Fava Beans: This Bean Is Nutrient Rich But Comes With a Health Warning for People With G6PD Deficiency by Joy Stephenson-Laws JD
You don’t have to be a movie buff to know where this famous line came from: "I ate his liver with some fava beans and a nice Chianti."
Prior to Silence of the Lambs, many people may not have heard of fava beans. They are also known as broad beans. Fava beans are sought after because they are nutrient dense. These nutrients include zinc, copper, potassium, selenium, magnesium, iron, fiber, vitamin K and vitamin B6.

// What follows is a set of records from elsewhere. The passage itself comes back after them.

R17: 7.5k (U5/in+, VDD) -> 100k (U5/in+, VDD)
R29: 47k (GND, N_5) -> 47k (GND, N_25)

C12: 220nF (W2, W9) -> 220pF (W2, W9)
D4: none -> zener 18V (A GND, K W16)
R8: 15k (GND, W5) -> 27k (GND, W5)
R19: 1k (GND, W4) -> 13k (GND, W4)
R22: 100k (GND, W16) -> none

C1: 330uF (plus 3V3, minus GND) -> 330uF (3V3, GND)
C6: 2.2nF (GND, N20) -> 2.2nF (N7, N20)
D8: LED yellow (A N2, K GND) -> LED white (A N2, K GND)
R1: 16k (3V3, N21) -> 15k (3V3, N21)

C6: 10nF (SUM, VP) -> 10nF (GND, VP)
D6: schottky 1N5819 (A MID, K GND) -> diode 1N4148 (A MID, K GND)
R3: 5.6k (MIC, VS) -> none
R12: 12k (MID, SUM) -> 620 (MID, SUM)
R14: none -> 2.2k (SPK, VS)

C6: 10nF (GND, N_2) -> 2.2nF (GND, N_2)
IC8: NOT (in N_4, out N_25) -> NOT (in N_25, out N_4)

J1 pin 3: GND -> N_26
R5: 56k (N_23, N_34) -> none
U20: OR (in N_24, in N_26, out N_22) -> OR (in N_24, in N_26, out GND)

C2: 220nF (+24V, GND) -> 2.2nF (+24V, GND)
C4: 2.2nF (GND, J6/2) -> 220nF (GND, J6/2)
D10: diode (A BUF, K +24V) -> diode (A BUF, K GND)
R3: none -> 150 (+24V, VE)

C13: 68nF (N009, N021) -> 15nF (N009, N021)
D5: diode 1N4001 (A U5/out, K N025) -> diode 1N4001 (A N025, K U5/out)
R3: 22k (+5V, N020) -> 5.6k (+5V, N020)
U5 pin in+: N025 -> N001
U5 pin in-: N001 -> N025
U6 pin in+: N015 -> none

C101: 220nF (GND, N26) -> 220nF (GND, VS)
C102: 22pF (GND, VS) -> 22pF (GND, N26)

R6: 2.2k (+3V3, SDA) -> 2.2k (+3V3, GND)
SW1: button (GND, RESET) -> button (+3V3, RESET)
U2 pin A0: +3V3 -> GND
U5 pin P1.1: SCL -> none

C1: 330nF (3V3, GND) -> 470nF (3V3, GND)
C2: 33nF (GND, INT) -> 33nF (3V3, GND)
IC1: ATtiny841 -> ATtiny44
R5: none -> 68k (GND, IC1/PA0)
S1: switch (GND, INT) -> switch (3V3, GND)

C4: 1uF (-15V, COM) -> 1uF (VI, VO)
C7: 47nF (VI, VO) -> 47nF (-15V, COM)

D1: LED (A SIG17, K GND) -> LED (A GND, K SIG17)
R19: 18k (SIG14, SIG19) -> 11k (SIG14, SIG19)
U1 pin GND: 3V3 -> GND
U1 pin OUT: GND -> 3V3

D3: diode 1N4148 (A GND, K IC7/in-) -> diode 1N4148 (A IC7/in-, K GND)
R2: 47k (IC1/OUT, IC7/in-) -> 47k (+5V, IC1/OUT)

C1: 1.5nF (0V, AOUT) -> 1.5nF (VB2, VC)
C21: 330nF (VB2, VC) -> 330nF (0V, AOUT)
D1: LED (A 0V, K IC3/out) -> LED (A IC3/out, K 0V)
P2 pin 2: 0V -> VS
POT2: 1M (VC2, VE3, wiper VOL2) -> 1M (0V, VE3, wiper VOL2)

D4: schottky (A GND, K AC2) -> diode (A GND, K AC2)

Dry fava bean seeds are used in many dishes, and the green immature seeds are eaten as a vegetable. Here in the U.S., you can find fava bean flour as a gluten-free product in many stores. And many recipes, especially vegetarian and vegan, include fava beans.
But fava beans may also trigger the destruction of red blood cells or cause hemolytic anemia in people with glucose-6-phosphate dehydrogenase (G6PD) deficiency, a very common genetic disorder. People with G6PD deficiency do not have any symptoms or need treatment.
However, they should be taught to avoid triggers such as fava beans because, over time, these triggering episodes may lead to chronic anemia and heart, liver and kidney damage. Certain medications like aspirin should also be avoided by those with G6PD.